[c-nsp] General switching question regarding load balancing
Keegan Holley
keegan.holley at sungard.com
Sat Sep 18 20:25:15 EDT 2010
On Fri, Sep 17, 2010 at 12:17 PM, Darrell Root <darrellroot at mac.com> wrote:
>
> Jay wrote:
> > If a host has two
> > NICs connected to two switches,(the two switches are connected
> > together) and load balancing between them, switch will see the same
> > source MAC from two ports. How does a switch decide which ports to
> > put in the forwarding table? Would it switch back and forth every
> > time there is a packet? Is there any negative effect on the switch
> > when that happens?
>
There are etherchannel modes that take this into account. If the switchport
is etherchannel there won't be any issues since they will be treated as one
port. Packets are forwarded and received based on an XOR operation in the
addresses. If the ports are not etherchanneled they should not have the
same mac address unless manually modified (not a good idea). There are
etherchannel/trunking modes in most server OS's that will allow you to send
on two ports but to only receive on one to keep from confusing the switch.
Failover modes are also available. Also, most server OS's will not allow
you to put the same IP address on an interface that is up and operational.
If you were to have the same IP address on two NIC's with the same mac
address connected to two non-stacked switches, there would be alot of
issues. Each switch would have a CAM entry for the mac address on it's
respective port that is connected directly to the server. If a frame were
sent where the destination was on the other switch this would cause the
receiving switch to expire it's entry for the directly connected NIC and
begin sending traffic via the crosslink to the other switch. This change
would soon be reversed though, as most computers constantly send control
traffic such as mdns and all the smb stuff from M$. It would technically
work despite the constantly changing CAM entries, if both server nics were
able to receive any return traffic regardless of the source or application.

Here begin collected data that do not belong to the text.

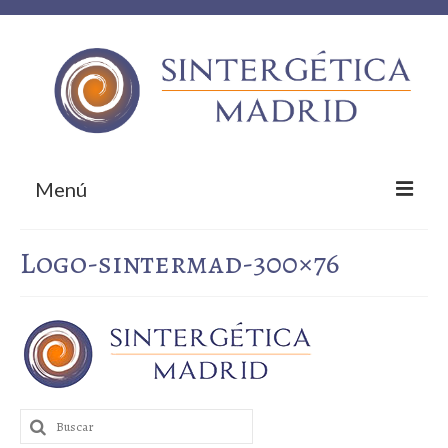
Menú
Inicio
Logo-sintermad-300×76
Sobre nosotros
¿Qué te ofrecemos?
Empresas colaboradoras
¡Contacta!
Buscar
por:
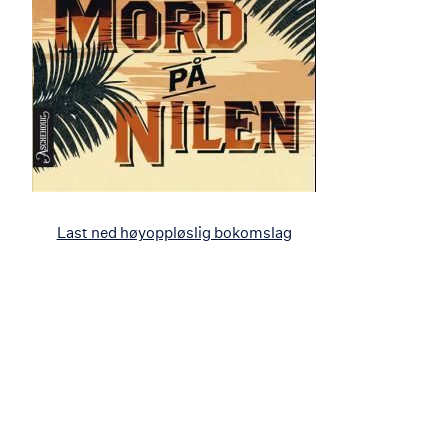
Last ned høyoppløslig bokomslag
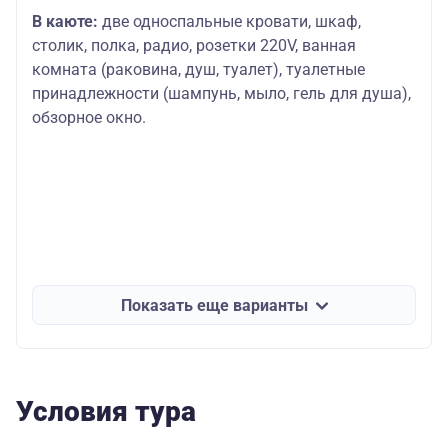
В каюте:
две односпальные кровати, шкаф,
столик, полка, радио, розетки 220V, ванная
комната (раковина, душ, туалет), туалетные
принадлежности (шампунь, мыло, гель для душа),
обзорное окно.
Показать еще варианты
Условия тура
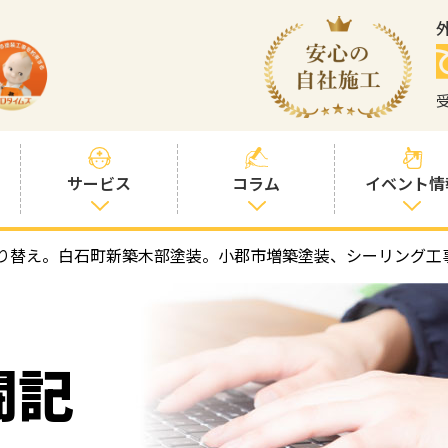
サービス
コラム
イベント情
り替え。白石町新築木部塗装。小郡市増築塗装、シーリング工
塗装プランと価
社長コラム
格
塗装コラム
プロタイムズオ
リジナル塗料
塗料コラム
闘記
お客様との交流
を大切に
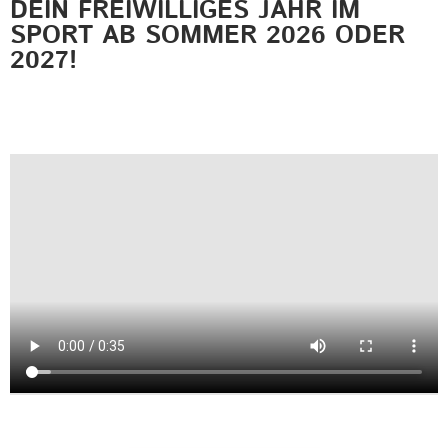
DEIN FREIWILLIGES JAHR IM
SPORT AB SOMMER 2026 ODER
2027!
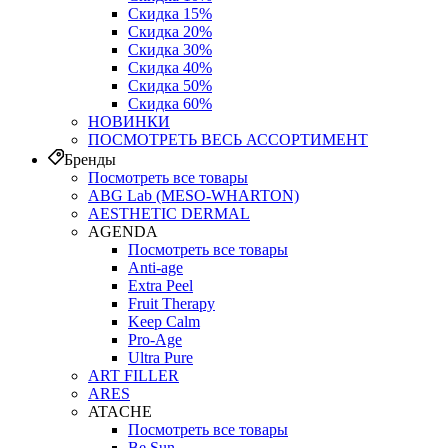
Скидка 15%
Скидка 20%
Скидка 30%
Скидка 40%
Скидка 50%
Скидка 60%
НОВИНКИ
ПОСМОТРЕТЬ ВЕСЬ АССОРТИМЕНТ
Бренды
Посмотреть все товары
ABG Lab (MESO-WHARTON)
AESTHETIC DERMAL
AGENDA
Посмотреть все товары
Anti-age
Extra Peel
Fruit Therapy
Keep Calm
Pro‑Age
Ultra Pure
ART FILLER
ARES
ATACHE
Посмотреть все товары
Be Sun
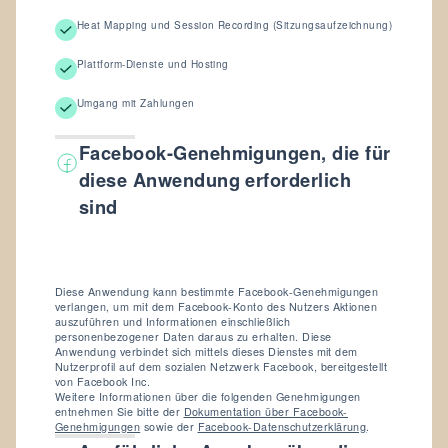
Heat Mapping und Session Recording (Sitzungsaufzeichnung)
Plattform-Dienste und Hosting
Umgang mit Zahlungen
Facebook-Genehmigungen, die für
diese Anwendung erforderlich
sind
Diese Anwendung kann bestimmte Facebook-Genehmigungen
verlangen, um mit dem Facebook-Konto des Nutzers Aktionen
auszuführen und Informationen einschließlich
personenbezogener Daten daraus zu erhalten. Diese
Anwendung verbindet sich mittels dieses Dienstes mit dem
Nutzerprofil auf dem sozialen Netzwerk Facebook, bereitgestellt
von Facebook Inc.
Weitere Informationen über die folgenden Genehmigungen
entnehmen Sie bitte der
Dokumentation über Facebook-
Genehmigungen
sowie der
Facebook-Datenschutzerklärung
.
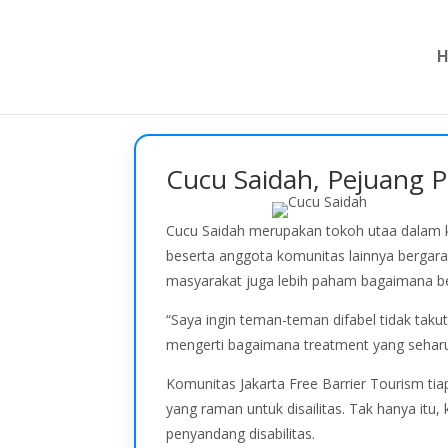
Cucu Saidah, Pejuang P
Cucu Saidah merupakan tokoh utaa dalam ko
beserta anggota komunitas lainnya bergara
masyarakat juga lebih paham bagaimana ber
“Saya ingin teman-teman difabel tidak tak
mengerti bagaimana treatment yang seharu
Komunitas Jakarta Free Barrier Tourism tia
yang raman untuk disailitas. Tak hanya it
penyandang disabilitas.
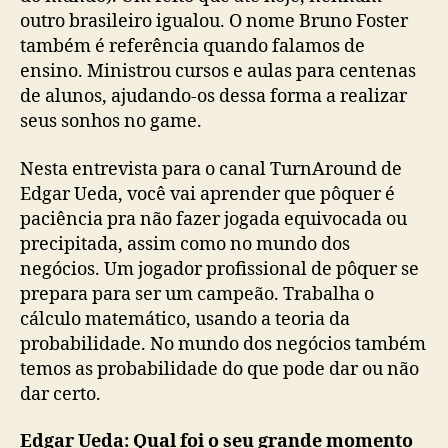
outro brasileiro igualou. O nome Bruno Foster
também é referência quando falamos de
ensino. Ministrou cursos e aulas para centenas
de alunos, ajudando-os dessa forma a realizar
seus sonhos no game.
Nesta entrevista para o canal TurnAround de
Edgar Ueda, você vai aprender que pôquer é
paciência pra não fazer jogada equivocada ou
precipitada, assim como no mundo dos
negócios. Um jogador profissional de pôquer se
prepara para ser um campeão. Trabalha o
cálculo matemático, usando a teoria da
probabilidade. No mundo dos negócios também
temos as probabilidade do que pode dar ou não
dar certo.
Edgar Ueda: Qual foi o seu grande momento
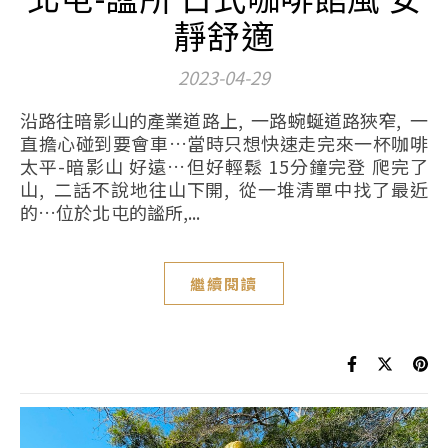
靜舒適
2023-04-29
沿路往暗影山的產業道路上, 一路蜿蜒道路狹窄, 一
直擔心碰到要會車…當時只想快速走完來一杯咖啡
太平-暗影山 好遠…但好輕鬆 15分鐘完登 爬完了
山, 二話不說地往山下開, 從一堆清單中找了最近
的…位於北屯的謐所,...
繼續閱讀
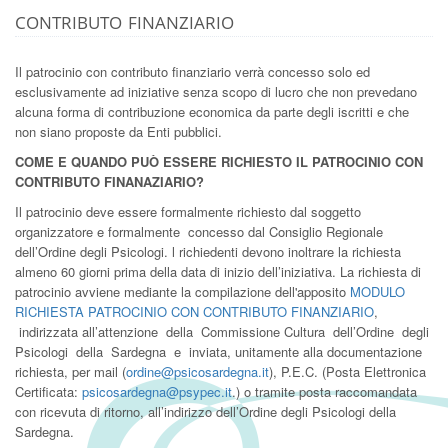
contributo finanziario
Il patrocinio con contributo finanziario verrà concesso solo ed
esclusivamente ad iniziative senza scopo di lucro che non prevedano
alcuna forma di contribuzione economica da parte degli iscritti e che
non siano proposte da Enti pubblici.
COME E QUANDO PUÒ ESSERE RICHIESTO IL PATROCINIO CON
CONTRIBUTO FINANAZIARIO?
Il patrocinio deve essere formalmente richiesto dal soggetto
organizzatore e formalmente concesso dal Consiglio Regionale
dell’Ordine degli Psicologi. l richiedenti devono inoltrare la richiesta
almeno 60 giorni prima della data di inizio dell’iniziativa. La richiesta di
patrocinio avviene mediante la compilazione dell'apposito
MODULO
RICHIESTA PATROCINIO CON CONTRIBUTO FINANZIARIO
,
indirizzata all’attenzione della Commissione Cultura dell’Ordine degli
Psicologi della Sardegna e inviata, unitamente alla documentazione
richiesta, per mail (
ordine@psicosardegna.it
), P.E.C. (Posta Elettronica
Certificata:
psicosardegna@psypec.it
.) o tramite posta raccomandata
con ricevuta di ritorno, all’indirizzo dell’Ordine degli Psicologi della
Sardegna.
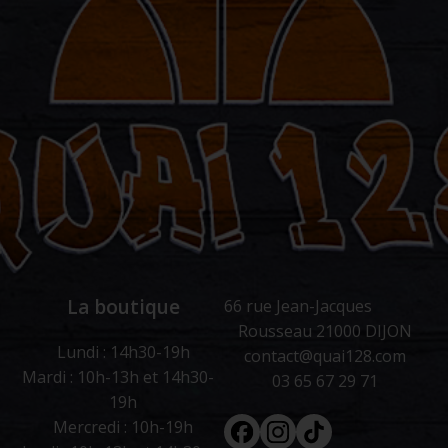
La boutique
66 rue Jean-Jacques
Rousseau 21000 DIJON
Lundi : 14h30-19h
contact@quai128.com
Mardi : 10h-13h et 14h30-
03 65 67 29 71
19h
Facebook
Instagram
Tiktok
Mercredi : 10h-19h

It would cause high cpu on some switches depending on how much processing
is done in software. It's pretty straighforward because the switches do not
know there is a duplicate mac address until traffic is received from the
other switch, hopefully that is minimal. Overall performance depends on
what's in the rest of the network. For example: everything gets worse if
there are a large number of downstream switches.
Conclusion: Use etherchannel and stackable switches.